Daniela Thomas tem um escopo a tratar nessa narrativa, parece querer abranger uma certa fúria intrínseca ao brasileiro ou a sua formação, toda já entendida hoje como errada num nível de aberração, mas a base de seu entendimento parece perdido e empilhado. Daniela não se furta a apenas um grupo ou um enfoque, ela quer olhar para lados demais, e a impressão que se tem ao final da projeção é que não apenas há um duelo de propósitos em cada personagem ou microcosmos que ela planta ali, como também um excesso de foco. Não há uma base de ponto de partida, isso em si nem se apresenta como um problema. Mas o filme parece pegar uns tipos pelo início a largar na próxima esquina, já outros parecem não ter essa mesma base mas têm um desfecho, e no outro tanto nem início nem fim. Poderia ser uma estratégia para um filme-coral, mas Vazante não se apresenta nem se forma como tal, logo ideias são apresentadas e abandonadas. Não há um conjunto, nem de apresentação de narrativa nem de mote que perpasse tantas sub-historias. Fica tudo com um aspecto vago, e negativo por isso.

Depois de anos colaborando com Walter Salles e Felipe Hirsch em seus longas e como diretora de arte de peças premiadas, Daniela está fora da zona de conforto, e visivelmente desconfortável. Talvez fosse responsável pelo artístico do todo, talvez esse projeto precisasse de um esboço mais largo de trabalho, talvez uma série de TV, talvez uma (excelente?) novela global. O caso é que não há voz para tamanha dissonância, e a incomunicabilidade que existe entre o líder africano feito escravo e a maior parte do seu universo não retrata apenas uma falta de comunicação do próprio filme, mas isso se espalha pelos setores de produção e principalmente roteiro, que não conseguem traçar um plano de abordagem conjunta para tantos sentimentos. A montagem tenta criar elipses e fazer um trabalho dito diferenciado, mas o roteiro parece falhar em fornecer dados concretos que abram um leque de possibilidades para a produção, que segue gritando para muitas direções não necessariamente afins ou convergentes; algumas coisas se encaixam, outras ficam no vácuo.

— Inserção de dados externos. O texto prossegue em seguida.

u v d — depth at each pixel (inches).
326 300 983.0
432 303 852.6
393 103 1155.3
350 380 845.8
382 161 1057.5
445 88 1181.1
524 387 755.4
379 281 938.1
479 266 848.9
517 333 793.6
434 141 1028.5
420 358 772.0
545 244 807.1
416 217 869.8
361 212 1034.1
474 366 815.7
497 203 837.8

Nada disso consegue contaminar a área visual de Vazante. A fotografia em acertado preto e branco nunca esconde o espetacular figurino e a bela direção de arte, pelo contrário, há aí uma prova de congregação de ideias que o roteiro não conseguiu traduzir. Seja na câmera estática, seja na velocidade de uma fuga, é a luz inebriante de um sol escurecido que transforma todo aquele ambiente em pesar. O elenco como um todo também constrói muito bem o quadro geral, mas se Fabrício Boliveira não consegue sobreviver ao pior rascunho de personagem da produção, um agrônomo transformado em capitão do mato no estertor da histeria, a premiada Jai Baptista faz o extremo oposto em outro ponto, uma mulher escravizada por todos que passaram por ela, brancos e negros, e que transforma seu olhar num grito de desespero prestes a externar.

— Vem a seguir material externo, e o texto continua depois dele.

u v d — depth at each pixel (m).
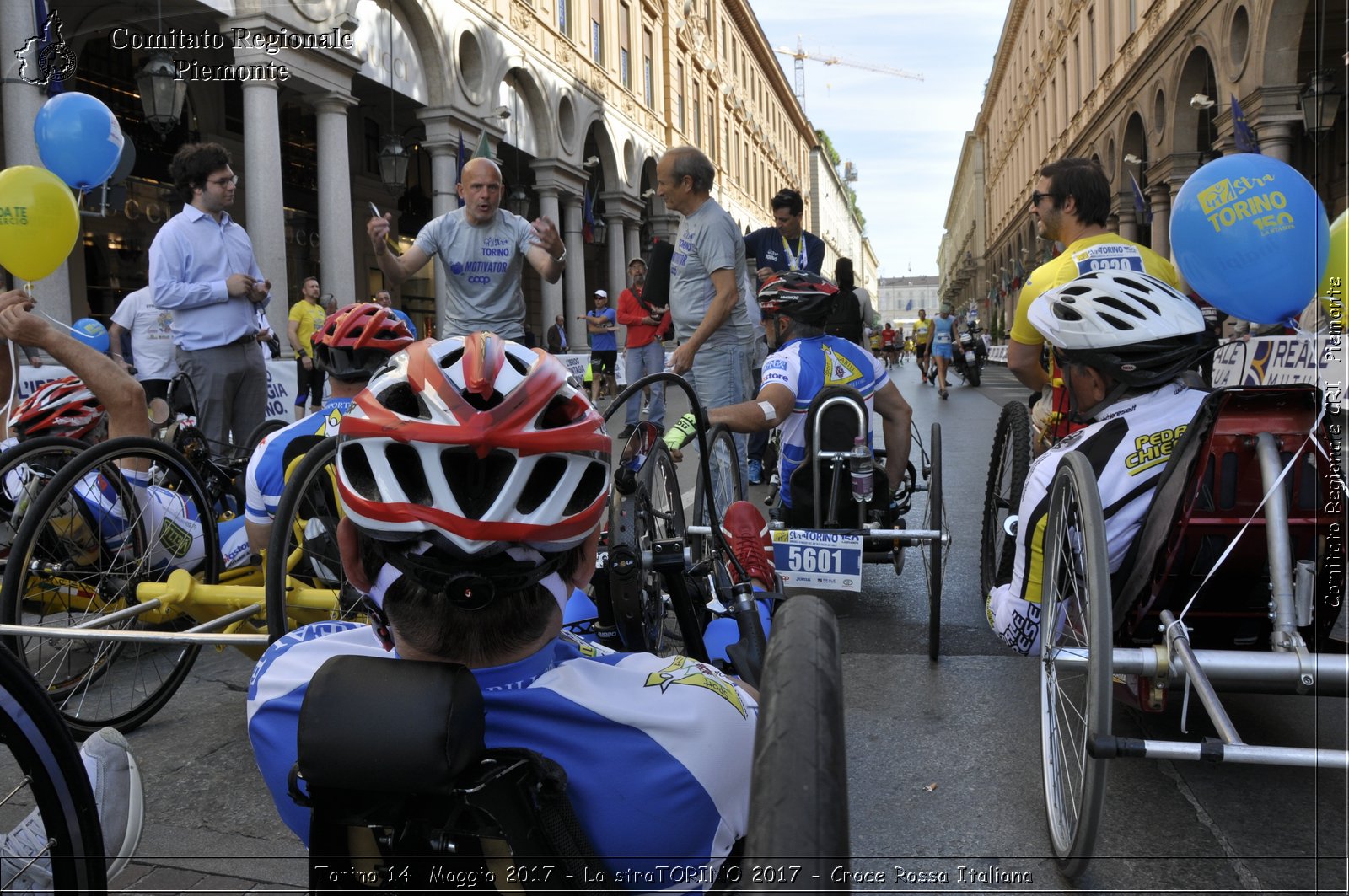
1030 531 2.85
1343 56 10.49
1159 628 2.63
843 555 3.83
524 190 25.08
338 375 3.35
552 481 1.21
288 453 3.36
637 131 32.66
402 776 1.07
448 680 1.09
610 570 2.03
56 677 3.61
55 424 3.92
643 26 34.12
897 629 4.35
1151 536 2.54
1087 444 2.79
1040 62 43.94
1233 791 2.70
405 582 1.23
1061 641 2.72
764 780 0.92
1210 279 2.79
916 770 2.89
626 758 1.22
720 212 5.27
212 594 3.43
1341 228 2.71
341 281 15.09
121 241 16.12
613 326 20.61
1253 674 2.13
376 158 22.27
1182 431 2.70
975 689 3.56
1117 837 2.47
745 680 2.13
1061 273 3.43
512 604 1.22
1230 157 2.77
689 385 2.53
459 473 1.18
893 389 4.71
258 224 13.21
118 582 3.58
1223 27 17.61
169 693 3.54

É estranho observar o quadro desfeito que é Vazante, porque deve ser um dos projetos recentes que mais tinham torcida e certeza quanto ao resultado final; ele é a prova viva de que não existe final enquanto não for apresentado o mesmo. Com tanto a consertar e costurar, o longa de Daniela Thomas nem consegue ser o Frankenstein que nesse momento era melhor ser, nem o objeto de estudo de um tempo que se destinou. É uma colcha de retalhos feita de outra, que consegue acertar somente no que não era responsabilidade direta de Daniela Thomas, o que talvez prove de que ela deveria acima de tudo aqui ter mantido seu esquema de co-direção, para salvar todas as áreas que ela não conseguiu, e eram cruciais.